* YOUR GOAL: Output every line of the data below, unchanged and in the same order.

[Collected data]
....................

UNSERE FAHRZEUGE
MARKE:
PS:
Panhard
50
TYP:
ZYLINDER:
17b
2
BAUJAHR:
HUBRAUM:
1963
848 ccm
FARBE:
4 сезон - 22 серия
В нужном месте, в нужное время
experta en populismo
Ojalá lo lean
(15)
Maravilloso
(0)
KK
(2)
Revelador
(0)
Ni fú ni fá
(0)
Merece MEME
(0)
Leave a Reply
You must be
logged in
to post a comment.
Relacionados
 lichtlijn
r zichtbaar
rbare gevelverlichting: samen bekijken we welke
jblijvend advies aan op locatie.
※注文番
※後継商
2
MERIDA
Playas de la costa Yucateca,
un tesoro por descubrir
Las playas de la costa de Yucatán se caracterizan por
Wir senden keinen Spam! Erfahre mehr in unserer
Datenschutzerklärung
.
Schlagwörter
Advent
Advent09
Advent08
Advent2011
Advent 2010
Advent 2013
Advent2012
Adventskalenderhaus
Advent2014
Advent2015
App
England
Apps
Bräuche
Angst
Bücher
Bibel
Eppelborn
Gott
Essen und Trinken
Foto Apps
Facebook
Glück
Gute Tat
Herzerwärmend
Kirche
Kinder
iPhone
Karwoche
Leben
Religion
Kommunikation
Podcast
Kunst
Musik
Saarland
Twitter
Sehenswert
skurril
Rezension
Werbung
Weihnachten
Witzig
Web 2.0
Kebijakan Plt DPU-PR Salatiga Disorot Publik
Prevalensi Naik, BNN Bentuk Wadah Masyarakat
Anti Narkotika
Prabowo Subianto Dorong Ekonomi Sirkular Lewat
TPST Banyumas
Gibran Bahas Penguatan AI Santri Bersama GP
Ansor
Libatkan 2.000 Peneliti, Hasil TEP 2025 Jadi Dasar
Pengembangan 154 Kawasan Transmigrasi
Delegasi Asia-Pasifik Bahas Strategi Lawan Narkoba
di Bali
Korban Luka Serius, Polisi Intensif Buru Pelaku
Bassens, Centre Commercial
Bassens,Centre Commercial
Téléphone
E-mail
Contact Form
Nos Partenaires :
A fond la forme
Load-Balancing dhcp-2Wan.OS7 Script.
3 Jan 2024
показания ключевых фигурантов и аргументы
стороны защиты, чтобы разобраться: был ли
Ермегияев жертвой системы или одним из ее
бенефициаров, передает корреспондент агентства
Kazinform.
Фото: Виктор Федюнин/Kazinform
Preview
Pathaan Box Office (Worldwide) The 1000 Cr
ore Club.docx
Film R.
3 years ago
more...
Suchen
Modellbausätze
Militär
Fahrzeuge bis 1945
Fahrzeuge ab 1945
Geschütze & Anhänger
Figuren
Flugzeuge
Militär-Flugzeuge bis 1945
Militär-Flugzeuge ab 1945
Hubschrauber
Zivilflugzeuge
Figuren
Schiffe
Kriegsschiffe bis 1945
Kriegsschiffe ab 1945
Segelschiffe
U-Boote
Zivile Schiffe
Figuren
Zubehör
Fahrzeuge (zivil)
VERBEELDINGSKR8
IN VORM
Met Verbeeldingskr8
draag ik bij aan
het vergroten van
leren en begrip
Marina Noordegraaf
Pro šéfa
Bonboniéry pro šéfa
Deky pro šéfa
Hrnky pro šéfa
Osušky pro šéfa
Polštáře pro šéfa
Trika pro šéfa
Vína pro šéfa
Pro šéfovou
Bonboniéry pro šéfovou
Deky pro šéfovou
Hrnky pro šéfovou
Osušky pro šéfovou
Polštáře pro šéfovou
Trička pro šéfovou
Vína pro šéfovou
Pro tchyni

....................

* ANSWER AREA:
UNSERE FAHRZEUGE
MARKE:
PS:
Panhard
50
TYP:
ZYLINDER:
17b
2
BAUJAHR:
HUBRAUM:
1963
848 ccm
FARBE:
4 сезон - 22 серия
В нужном месте, в нужное время
experta en populismo
Ojalá lo lean
(15)
Maravilloso
(0)
KK
(2)
Revelador
(0)
Ni fú ni fá
(0)
Merece MEME
(0)
Leave a Reply
You must be
logged in
to post a comment.
Relacionados
 lichtlijn
r zichtbaar
rbare gevelverlichting: samen bekijken we welke
jblijvend advies aan op locatie.
※注文番
※後継商
2
MERIDA
Playas de la costa Yucateca,
un tesoro por descubrir
Las playas de la costa de Yucatán se caracterizan por
Wir senden keinen Spam! Erfahre mehr in unserer
Datenschutzerklärung
.
Schlagwörter
Advent
Advent09
Advent08
Advent2011
Advent 2010
Advent 2013
Advent2012
Adventskalenderhaus
Advent2014
Advent2015
App
England
Apps
Bräuche
Angst
Bücher
Bibel
Eppelborn
Gott
Essen und Trinken
Foto Apps
Facebook
Glück
Gute Tat
Herzerwärmend
Kirche
Kinder
iPhone
Karwoche
Leben
Religion
Kommunikation
Podcast
Kunst
Musik
Saarland
Twitter
Sehenswert
skurril
Rezension
Werbung
Weihnachten
Witzig
Web 2.0
Kebijakan Plt DPU-PR Salatiga Disorot Publik
Prevalensi Naik, BNN Bentuk Wadah Masyarakat
Anti Narkotika
Prabowo Subianto Dorong Ekonomi Sirkular Lewat
TPST Banyumas
Gibran Bahas Penguatan AI Santri Bersama GP
Ansor
Libatkan 2.000 Peneliti, Hasil TEP 2025 Jadi Dasar
Pengembangan 154 Kawasan Transmigrasi
Delegasi Asia-Pasifik Bahas Strategi Lawan Narkoba
di Bali
Korban Luka Serius, Polisi Intensif Buru Pelaku
Bassens, Centre Commercial
Bassens,Centre Commercial
Téléphone
E-mail
Contact Form
Nos Partenaires :
A fond la forme
Load-Balancing dhcp-2Wan.OS7 Script.
3 Jan 2024
показания ключевых фигурантов и аргументы
стороны защиты, чтобы разобраться: был ли
Ермегияев жертвой системы или одним из ее
бенефициаров, передает корреспондент агентства
Kazinform.
Фото: Виктор Федюнин/Kazinform
Preview
Pathaan Box Office (Worldwide) The 1000 Cr
ore Club.docx
Film R.
3 years ago
more...
Suchen
Modellbausätze
Militär
Fahrzeuge bis 1945
Fahrzeuge ab 1945
Geschütze & Anhänger
Figuren
Flugzeuge
Militär-Flugzeuge bis 1945
Militär-Flugzeuge ab 1945
Hubschrauber
Zivilflugzeuge
Figuren
Schiffe
Kriegsschiffe bis 1945
Kriegsschiffe ab 1945
Segelschiffe
U-Boote
Zivile Schiffe
Figuren
Zubehör
Fahrzeuge (zivil)
VERBEELDINGSKR8
IN VORM
Met Verbeeldingskr8
draag ik bij aan
het vergroten van
leren en begrip
Marina Noordegraaf
Pro šéfa
Bonboniéry pro šéfa
Deky pro šéfa
Hrnky pro šéfa
Osušky pro šéfa
Polštáře pro šéfa
Trika pro šéfa
Vína pro šéfa
Pro šéfovou
Bonboniéry pro šéfovou
Deky pro šéfovou
Hrnky pro šéfovou
Osušky pro šéfovou
Polštáře pro šéfovou
Trička pro šéfovou
Vína pro šéfovou
Pro tchyni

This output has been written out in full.